Text shown =>
-*-
The finals of Microsoft’ Imagine Cup, the world’s largest student technology competition, are taking place in Sydney this week and StethoCloud, the Melbourne-based home team, is definitely making a good case for Australia’s growing tech scene. The competition’s theme challenged students to build apps that “help solve the toughest problems” and the Australian team decided to tackle childhood pneumonia, which – despite the fact that it’s highly curable when detected early – sadly still kills more children than measles, malaria and HIV combined. The key to survival, says the Australian team, is to detect the illness early, but that’s obviously not easy for community health workers or unskilled staff in developing countries.
Using a Windows 7 phone (this is a Microsoft competition after all) and a digital stethoscope combined with the StethoCloud software running on the phone and in the cloud, the service’s backend can analyze a patient’s breathing patterns and look for signs of the earliest stages of pneumonia. The approach itself is based on the World Health Organization’s diagnostics manual for the management of childhood illness.
The team expects its stethoscope to cost around $15 to $20. This is significantly cheaper than current digital stethoscopes in the market which tend to cost hundreds of dollars. The device simply plugs in the phone’s stereo jack and besides the analog-to-digital conversion, all of the analysis happens in the cloud using Windows Azure.
The team argues that the cost of the phone itself is somewhat negligible, as smartphones are quickly becoming more common even in the developing countries where childhood pneumonia is most prevalent. It’s worth noting that StethoCloud also developed a version of its app that is running on Nokia feature phones.
What’s especially impressive about this team is that the whole project only started earlier this year. Even though the group only consists of four people, StethoCloud build and tested various prototypes of its digital stethoscope and algorithms in this short time period. The team’s pitch, by the way, was more polished than that of many highly funded startups I’ve interviewed and the group also makes a compelling business case based on other uses for the data it plans to collect from patients around the world. Asthma, specifically, is a disease the group is planning to target next. Using its self-developed algorithms and hardware, which the team is looking to patent, StethoCloud thinks it can also branch out to other diseases next.
-*-
Material provided =>
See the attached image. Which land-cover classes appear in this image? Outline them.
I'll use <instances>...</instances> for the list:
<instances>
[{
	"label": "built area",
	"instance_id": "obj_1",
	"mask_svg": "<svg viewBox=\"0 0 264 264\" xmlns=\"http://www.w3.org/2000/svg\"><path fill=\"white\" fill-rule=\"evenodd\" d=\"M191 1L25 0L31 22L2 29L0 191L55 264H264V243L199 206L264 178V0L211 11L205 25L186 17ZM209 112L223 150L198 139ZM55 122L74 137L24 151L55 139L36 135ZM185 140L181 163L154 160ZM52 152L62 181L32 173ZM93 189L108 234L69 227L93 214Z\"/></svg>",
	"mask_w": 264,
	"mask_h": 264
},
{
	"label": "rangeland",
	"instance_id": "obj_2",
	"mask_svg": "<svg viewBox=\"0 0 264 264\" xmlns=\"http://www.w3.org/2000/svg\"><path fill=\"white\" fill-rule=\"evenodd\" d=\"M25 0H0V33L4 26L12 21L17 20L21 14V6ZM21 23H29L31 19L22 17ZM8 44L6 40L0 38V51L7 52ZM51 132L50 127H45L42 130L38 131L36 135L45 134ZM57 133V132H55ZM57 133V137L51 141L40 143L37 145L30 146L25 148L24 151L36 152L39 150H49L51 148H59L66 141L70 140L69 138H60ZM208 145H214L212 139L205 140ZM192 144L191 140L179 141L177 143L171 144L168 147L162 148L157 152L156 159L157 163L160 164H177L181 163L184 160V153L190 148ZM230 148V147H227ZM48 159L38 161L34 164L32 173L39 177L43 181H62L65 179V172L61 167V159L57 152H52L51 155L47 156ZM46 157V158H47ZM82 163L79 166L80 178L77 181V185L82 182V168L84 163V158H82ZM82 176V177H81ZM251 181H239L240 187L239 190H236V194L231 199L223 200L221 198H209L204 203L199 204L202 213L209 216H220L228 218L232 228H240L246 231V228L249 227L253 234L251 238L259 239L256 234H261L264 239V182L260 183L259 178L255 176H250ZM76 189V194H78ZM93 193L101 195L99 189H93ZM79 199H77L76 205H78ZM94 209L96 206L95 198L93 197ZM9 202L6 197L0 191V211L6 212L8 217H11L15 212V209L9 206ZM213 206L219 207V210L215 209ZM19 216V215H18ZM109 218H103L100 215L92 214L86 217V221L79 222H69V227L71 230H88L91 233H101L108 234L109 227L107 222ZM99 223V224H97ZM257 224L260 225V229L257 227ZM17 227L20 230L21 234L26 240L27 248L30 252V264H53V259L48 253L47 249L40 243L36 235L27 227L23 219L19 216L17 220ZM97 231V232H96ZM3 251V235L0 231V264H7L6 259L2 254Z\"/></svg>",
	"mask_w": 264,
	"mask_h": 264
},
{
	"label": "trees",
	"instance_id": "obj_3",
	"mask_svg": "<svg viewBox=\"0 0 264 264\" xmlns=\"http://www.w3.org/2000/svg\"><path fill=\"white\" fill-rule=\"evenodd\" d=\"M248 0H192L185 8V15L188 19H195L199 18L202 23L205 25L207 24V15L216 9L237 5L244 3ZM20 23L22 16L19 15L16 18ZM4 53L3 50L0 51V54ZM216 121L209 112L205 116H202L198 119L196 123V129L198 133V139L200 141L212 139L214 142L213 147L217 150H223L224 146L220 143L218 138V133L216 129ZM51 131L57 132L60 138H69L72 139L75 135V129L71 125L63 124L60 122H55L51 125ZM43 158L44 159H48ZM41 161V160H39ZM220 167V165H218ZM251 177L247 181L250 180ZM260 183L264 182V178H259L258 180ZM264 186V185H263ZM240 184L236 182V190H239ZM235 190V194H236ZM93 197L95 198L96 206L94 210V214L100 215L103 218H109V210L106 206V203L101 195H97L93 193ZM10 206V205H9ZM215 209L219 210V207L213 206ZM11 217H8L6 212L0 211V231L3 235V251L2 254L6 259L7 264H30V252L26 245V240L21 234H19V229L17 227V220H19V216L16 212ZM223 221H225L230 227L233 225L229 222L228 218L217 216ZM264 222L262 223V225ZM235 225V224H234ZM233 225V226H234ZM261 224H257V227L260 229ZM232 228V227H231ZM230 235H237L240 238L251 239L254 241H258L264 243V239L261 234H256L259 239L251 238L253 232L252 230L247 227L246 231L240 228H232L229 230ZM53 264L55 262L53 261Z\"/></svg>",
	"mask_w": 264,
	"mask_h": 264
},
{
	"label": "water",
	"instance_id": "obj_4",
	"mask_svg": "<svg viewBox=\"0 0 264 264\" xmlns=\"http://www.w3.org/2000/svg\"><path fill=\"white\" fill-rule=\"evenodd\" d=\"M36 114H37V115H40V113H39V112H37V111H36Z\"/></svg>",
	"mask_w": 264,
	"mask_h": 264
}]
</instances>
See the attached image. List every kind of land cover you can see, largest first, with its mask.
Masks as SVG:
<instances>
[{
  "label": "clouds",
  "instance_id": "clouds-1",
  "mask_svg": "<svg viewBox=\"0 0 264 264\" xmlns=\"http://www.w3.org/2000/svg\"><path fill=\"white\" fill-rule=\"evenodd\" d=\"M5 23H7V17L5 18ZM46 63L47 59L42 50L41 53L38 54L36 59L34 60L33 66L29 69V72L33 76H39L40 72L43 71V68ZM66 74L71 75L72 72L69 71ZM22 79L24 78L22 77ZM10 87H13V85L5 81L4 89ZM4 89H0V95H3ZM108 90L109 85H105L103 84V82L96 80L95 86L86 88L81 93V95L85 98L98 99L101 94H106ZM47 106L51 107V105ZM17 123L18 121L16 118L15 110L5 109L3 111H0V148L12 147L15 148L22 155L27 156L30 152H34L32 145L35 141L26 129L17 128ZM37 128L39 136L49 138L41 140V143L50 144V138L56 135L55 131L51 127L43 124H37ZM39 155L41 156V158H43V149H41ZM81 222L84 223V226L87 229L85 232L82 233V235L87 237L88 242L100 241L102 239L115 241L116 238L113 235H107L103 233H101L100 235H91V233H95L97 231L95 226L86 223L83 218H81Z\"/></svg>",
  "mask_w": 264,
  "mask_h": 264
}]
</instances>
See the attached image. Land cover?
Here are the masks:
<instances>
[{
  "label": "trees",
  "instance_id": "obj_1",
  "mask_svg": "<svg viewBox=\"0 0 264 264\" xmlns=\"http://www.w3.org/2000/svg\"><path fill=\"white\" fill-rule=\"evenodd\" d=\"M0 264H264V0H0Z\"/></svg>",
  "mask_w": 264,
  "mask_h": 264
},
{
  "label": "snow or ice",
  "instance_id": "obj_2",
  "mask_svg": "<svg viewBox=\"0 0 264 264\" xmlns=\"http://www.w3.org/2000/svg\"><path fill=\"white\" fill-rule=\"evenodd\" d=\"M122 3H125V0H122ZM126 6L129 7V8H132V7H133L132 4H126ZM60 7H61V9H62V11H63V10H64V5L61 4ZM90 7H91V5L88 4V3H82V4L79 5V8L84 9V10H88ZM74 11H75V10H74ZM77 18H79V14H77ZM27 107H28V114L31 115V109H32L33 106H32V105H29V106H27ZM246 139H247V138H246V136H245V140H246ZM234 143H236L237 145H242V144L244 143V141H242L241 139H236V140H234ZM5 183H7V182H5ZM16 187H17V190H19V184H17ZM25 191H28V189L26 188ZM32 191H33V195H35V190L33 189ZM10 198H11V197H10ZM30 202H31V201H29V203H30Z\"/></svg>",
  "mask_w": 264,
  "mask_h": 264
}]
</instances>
-*-
Requirement 1 =>
In two sentences, what does the StethoCloud article report?
Requirement 2 =>
Rewrite the stretch of the StethoCloud article from "The team expects" through "using Windows Azure.", putting "headphone jack" in place of "stereo jack".

Written answer 1 =>
StethoCloud, a Melbourne-based team at the Imagine Cup finals in Sydney, pairs a Windows 7 phone and a digital stethoscope with its own software to analyze a patient's breathing patterns and look for signs of the earliest stages of childhood pneumonia. The team expects its stethoscope to cost around $15 to $20, far less than current digital stethoscopes, and plans to target asthma next.

Written answer 2 =>
The team expects its stethoscope to cost around $15 to $20. This is significantly cheaper than current digital stethoscopes in the market which tend to cost hundreds of dollars. The device simply plugs in the phone’s headphone jack and besides the analog-to-digital conversion, all of the analysis happens in the cloud using Windows Azure.